I'm pretty sure they omitted the part where users have to exchange keys over trusted channel (or at least a channel that prevents or makes it really hard to tamper with it). And this allows for a mitm attack, so all that fancy encryption is absolutely useless, since the attacker will have both keys and total control. What we need right now is not a gazillion of apps that create the illusion of privacy, but a protocol and a set of standards for federated communication channel (pretty much what XMPP is). Since many claim XMPP is not suitable for modern-day communications I would like to see more effort toward improving it (or creating something from a scratch, if it's so flawed). Because right now the only universal and secure way of communication is email with GPG or SMIME encryption slapped on top of it.

Re:Define serious

[Pi1grim]

My though exactly. Even if third-party researchers cannot find any vulnerability in the protocol itself, who says there isn't a backdoor in the server part, that will reduce security to 0? Pretty sure they won't open the server part to scrutinity (even if they do, how do we verify that it's the same version running on the actual server?)

Open source the code!

[spacefight]

It's 2014, after all.

It is an American Company.

What other vulnerability do you need ?

Re:It is an American Company.

[DuckDodgers]

Agreed. The NSA can a National Security Letter to demand that Wickr release an update to their software that forwards all of the plain text to the NSA. Wickr will be unable to challenge that directive in court or make public that it was received.

There are many good arguments for allowing proprietary software in the public sphere, but when it comes to privacy and encryption, I think we have no choice but to accept open source as the only way to go.

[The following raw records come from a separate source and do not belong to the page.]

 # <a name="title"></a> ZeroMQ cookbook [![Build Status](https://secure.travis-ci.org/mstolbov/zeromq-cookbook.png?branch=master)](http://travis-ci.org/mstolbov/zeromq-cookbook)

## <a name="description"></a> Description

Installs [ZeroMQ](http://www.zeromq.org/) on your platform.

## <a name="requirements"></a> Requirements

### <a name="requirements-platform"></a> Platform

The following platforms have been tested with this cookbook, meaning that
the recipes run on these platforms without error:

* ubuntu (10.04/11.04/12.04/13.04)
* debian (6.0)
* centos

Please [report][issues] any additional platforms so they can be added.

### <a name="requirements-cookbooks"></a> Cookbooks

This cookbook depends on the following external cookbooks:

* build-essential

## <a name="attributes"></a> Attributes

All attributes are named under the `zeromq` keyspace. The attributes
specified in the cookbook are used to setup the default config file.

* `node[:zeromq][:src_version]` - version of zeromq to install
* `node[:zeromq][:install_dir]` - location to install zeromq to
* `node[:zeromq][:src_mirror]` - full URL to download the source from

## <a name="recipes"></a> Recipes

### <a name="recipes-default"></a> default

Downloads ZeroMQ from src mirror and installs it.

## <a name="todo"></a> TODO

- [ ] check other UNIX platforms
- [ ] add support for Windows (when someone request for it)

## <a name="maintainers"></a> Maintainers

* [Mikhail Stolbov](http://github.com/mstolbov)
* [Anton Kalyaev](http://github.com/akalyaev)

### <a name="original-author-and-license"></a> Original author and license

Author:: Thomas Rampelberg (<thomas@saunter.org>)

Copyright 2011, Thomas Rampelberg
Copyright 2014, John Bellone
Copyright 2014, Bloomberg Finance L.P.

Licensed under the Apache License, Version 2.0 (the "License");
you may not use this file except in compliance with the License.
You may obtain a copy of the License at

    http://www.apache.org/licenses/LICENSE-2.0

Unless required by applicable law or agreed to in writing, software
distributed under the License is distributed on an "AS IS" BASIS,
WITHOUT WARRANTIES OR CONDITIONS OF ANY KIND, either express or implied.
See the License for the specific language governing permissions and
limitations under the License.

Re:It is an American Company.

[bill_mcgonigle]

What other vulnerability do you need ?

That's an excellent (and sad) point. Just to re-enforce it, and to perhaps defend the _intentions_ of the company's founders, they've already made public that their leader was approached, after giving a conference talk, by a man claiming to be from the FBI who asked nicely for her to cooperate on installing a back door. Apparently her microphone was still hot from giving the speech.

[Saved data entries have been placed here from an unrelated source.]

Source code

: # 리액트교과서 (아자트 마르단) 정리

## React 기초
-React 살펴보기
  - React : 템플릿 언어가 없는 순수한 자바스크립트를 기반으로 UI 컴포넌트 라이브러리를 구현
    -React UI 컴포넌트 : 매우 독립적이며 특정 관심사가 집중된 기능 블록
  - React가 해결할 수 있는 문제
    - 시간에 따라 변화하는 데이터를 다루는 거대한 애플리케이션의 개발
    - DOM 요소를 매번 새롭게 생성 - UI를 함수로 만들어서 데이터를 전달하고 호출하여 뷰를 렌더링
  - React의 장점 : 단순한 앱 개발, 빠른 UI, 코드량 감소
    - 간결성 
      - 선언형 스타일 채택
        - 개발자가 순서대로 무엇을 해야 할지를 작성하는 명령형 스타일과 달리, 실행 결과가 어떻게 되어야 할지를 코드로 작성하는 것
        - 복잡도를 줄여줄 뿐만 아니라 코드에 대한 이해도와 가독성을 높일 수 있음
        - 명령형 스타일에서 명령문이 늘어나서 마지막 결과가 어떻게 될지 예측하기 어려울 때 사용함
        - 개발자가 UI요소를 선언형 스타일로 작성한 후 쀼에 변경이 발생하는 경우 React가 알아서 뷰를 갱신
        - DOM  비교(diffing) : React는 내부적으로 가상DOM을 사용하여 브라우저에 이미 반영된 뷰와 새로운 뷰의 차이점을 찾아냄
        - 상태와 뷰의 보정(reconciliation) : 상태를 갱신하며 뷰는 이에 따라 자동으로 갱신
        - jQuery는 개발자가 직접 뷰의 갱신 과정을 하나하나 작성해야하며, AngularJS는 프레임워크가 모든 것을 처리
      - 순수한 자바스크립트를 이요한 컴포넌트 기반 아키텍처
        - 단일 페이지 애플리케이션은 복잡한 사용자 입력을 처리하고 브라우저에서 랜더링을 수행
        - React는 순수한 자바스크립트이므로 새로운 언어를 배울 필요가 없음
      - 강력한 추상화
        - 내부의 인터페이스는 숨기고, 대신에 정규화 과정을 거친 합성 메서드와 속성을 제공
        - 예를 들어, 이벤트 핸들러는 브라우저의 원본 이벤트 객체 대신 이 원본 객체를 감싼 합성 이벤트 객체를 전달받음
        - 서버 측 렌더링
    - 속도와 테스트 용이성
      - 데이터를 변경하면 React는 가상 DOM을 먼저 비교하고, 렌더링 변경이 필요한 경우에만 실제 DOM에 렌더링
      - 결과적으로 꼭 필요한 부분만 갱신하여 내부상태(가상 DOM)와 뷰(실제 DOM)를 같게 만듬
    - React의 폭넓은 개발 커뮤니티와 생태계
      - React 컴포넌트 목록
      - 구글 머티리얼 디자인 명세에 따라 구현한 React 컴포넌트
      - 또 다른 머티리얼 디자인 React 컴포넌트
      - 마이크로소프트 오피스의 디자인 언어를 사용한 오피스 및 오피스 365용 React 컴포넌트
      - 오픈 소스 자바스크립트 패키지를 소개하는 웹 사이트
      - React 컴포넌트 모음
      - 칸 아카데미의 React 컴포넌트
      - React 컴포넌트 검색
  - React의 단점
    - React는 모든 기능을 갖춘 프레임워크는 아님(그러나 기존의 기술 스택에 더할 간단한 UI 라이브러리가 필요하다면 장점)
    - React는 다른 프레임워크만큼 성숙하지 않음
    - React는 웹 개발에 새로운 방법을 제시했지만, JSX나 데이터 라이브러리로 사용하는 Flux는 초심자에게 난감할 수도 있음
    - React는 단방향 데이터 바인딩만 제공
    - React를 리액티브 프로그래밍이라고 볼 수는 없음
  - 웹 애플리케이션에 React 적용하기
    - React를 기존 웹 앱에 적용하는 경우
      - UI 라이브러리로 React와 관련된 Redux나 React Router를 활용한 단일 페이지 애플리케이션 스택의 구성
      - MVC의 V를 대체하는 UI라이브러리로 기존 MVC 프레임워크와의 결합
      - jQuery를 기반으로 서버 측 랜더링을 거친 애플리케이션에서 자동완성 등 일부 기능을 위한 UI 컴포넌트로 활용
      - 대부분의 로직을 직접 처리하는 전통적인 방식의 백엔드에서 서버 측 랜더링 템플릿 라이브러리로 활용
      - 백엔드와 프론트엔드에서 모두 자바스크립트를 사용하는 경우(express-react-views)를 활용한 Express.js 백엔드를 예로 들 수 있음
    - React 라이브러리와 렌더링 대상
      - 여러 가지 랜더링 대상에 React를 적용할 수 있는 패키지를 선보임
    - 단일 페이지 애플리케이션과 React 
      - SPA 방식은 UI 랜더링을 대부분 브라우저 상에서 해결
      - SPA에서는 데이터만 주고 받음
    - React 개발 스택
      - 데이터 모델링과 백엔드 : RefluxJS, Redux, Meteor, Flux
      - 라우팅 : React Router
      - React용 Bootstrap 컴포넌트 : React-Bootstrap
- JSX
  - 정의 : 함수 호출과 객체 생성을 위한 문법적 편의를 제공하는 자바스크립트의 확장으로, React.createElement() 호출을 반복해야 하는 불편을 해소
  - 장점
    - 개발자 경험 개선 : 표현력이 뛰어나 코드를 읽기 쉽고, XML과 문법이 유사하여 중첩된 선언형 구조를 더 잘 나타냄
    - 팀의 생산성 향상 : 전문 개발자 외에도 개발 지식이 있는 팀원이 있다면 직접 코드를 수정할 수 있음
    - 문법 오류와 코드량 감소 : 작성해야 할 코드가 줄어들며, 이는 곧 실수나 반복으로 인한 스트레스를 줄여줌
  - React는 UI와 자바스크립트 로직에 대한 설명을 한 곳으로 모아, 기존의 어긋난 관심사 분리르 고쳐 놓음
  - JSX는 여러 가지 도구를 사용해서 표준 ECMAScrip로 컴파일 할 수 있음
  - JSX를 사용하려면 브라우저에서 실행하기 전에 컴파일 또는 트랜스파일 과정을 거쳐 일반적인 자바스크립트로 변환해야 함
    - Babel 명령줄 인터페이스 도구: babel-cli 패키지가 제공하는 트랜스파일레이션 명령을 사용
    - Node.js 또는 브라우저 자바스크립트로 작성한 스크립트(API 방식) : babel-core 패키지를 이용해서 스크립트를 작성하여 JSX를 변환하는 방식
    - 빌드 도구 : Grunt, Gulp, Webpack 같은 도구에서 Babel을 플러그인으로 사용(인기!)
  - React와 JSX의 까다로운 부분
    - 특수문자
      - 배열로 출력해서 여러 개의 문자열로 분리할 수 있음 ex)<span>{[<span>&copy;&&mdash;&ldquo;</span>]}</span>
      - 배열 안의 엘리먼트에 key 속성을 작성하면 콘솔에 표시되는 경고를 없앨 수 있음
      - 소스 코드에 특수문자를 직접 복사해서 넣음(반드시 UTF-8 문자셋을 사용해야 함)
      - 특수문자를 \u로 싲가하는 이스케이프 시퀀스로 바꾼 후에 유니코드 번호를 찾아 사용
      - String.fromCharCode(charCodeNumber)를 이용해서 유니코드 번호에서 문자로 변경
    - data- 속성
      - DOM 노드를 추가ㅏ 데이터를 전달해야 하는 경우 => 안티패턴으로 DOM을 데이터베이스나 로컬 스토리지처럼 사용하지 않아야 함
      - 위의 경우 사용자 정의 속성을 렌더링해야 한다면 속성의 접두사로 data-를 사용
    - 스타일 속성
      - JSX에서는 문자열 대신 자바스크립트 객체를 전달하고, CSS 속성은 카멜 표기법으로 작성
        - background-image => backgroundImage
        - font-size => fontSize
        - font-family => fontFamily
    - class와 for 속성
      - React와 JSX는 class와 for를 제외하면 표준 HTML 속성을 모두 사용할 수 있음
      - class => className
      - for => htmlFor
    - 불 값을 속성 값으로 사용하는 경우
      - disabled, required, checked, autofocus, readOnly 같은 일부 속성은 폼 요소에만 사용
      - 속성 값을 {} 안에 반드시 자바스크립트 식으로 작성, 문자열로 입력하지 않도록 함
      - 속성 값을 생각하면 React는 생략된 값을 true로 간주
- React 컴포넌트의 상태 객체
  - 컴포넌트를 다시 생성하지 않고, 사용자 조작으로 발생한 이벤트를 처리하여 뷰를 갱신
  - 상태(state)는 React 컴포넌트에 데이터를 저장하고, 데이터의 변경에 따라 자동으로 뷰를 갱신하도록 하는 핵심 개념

Focus on the host platform.

[dubist]

I support the sentiment of these guys but your code is going to be running on a platform that is largely exploitable by most English speaking foreign governments and possibly well funded crooks.

What this means is that no matter how good your software is it will be ultimately rendered useless by going after the host platform and memory.

Also anything that uses a public key exchange is only secure because certain reversals of transformation are 'hard'. There is no universality to hard, what is hard for me may not be hard for you.. Globally governments and crooks seek out and employ people who are good at working with hard.

Then there are all the other sources of issue, like suitable entropy, which is not to be scoffed if something is 20% less random than is should be then that is a huge advantage.

However most of the above is a bit unfair though because they will not be in a position to do much about it but it does need to be considered by the users though.